= Material for the task =
•••••

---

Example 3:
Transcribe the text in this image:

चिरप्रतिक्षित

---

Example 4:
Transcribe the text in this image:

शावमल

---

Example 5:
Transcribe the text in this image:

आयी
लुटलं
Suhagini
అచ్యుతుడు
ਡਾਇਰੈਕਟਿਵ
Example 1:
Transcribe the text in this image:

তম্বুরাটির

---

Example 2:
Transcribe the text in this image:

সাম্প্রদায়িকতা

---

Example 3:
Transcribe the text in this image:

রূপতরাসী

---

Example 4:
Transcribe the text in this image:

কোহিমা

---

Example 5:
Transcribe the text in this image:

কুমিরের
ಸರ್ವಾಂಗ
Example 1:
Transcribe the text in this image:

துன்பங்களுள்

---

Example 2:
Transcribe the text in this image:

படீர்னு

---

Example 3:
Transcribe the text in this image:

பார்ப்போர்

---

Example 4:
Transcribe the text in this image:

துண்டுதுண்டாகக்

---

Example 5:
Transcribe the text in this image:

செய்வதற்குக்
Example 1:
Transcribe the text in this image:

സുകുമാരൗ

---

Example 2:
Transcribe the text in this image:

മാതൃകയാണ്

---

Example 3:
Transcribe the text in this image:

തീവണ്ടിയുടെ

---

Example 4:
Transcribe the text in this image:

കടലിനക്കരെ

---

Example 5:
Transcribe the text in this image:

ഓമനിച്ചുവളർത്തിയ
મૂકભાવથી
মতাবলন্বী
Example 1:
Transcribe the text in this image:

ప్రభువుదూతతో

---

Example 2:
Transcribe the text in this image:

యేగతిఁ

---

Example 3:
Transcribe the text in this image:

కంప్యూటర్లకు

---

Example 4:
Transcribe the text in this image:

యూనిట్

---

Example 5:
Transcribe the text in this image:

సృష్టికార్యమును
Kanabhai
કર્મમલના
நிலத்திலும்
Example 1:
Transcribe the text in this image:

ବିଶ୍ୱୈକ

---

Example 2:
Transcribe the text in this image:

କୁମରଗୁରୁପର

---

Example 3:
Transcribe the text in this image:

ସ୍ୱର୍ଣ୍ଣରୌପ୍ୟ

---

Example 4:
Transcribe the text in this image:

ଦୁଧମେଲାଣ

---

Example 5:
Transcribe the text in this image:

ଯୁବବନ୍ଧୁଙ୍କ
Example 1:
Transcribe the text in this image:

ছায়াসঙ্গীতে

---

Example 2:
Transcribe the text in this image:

•••••

Your task is to reproduce the whole listing exactly.

---

Example 3:
Transcribe the text in this image:

चिरप्रतिक्षित

---

Example 4:
Transcribe the text in this image:

शावमल

---

Example 5:
Transcribe the text in this image:

आयी
लुटलं
Suhagini
అచ్యుతుడు
ਡਾਇਰੈਕਟਿਵ
Example 1:
Transcribe the text in this image:

তম্বুরাটির

---

Example 2:
Transcribe the text in this image:

সাম্প্রদায়িকতা

---

Example 3:
Transcribe the text in this image:

রূপতরাসী

---

Example 4:
Transcribe the text in this image:

কোহিমা

---

Example 5:
Transcribe the text in this image:

কুমিরের
ಸರ್ವಾಂಗ
Example 1:
Transcribe the text in this image:

துன்பங்களுள்

---

Example 2:
Transcribe the text in this image:

படீர்னு

---

Example 3:
Transcribe the text in this image:

பார்ப்போர்

---

Example 4:
Transcribe the text in this image:

துண்டுதுண்டாகக்

---

Example 5:
Transcribe the text in this image:

செய்வதற்குக்
Example 1:
Transcribe the text in this image:

സുകുമാരൗ

---

Example 2:
Transcribe the text in this image:

മാതൃകയാണ്

---

Example 3:
Transcribe the text in this image:

തീവണ്ടിയുടെ

---

Example 4:
Transcribe the text in this image:

കടലിനക്കരെ

---

Example 5:
Transcribe the text in this image:

ഓമനിച്ചുവളർത്തിയ
મૂકભાવથી
মতাবলন্বী
Example 1:
Transcribe the text in this image:

ప్రభువుదూతతో

---

Example 2:
Transcribe the text in this image:

యేగతిఁ

---

Example 3:
Transcribe the text in this image:

కంప్యూటర్లకు

---

Example 4:
Transcribe the text in this image:

యూనిట్

---

Example 5:
Transcribe the text in this image:

సృష్టికార్యమును
Kanabhai
કર્મમલના
நிலத்திலும்
Example 1:
Transcribe the text in this image:

ବିଶ୍ୱୈକ

---

Example 2:
Transcribe the text in this image:

କୁମରଗୁରୁପର

---

Example 3:
Transcribe the text in this image:

ସ୍ୱର୍ଣ୍ଣରୌପ୍ୟ

---

Example 4:
Transcribe the text in this image:

ଦୁଧମେଲାଣ

---

Example 5:
Transcribe the text in this image:

ଯୁବବନ୍ଧୁଙ୍କ
Example 1:
Transcribe the text in this image:

ছায়াসঙ্গীতে

---

Example 2:
Transcribe the text in this image:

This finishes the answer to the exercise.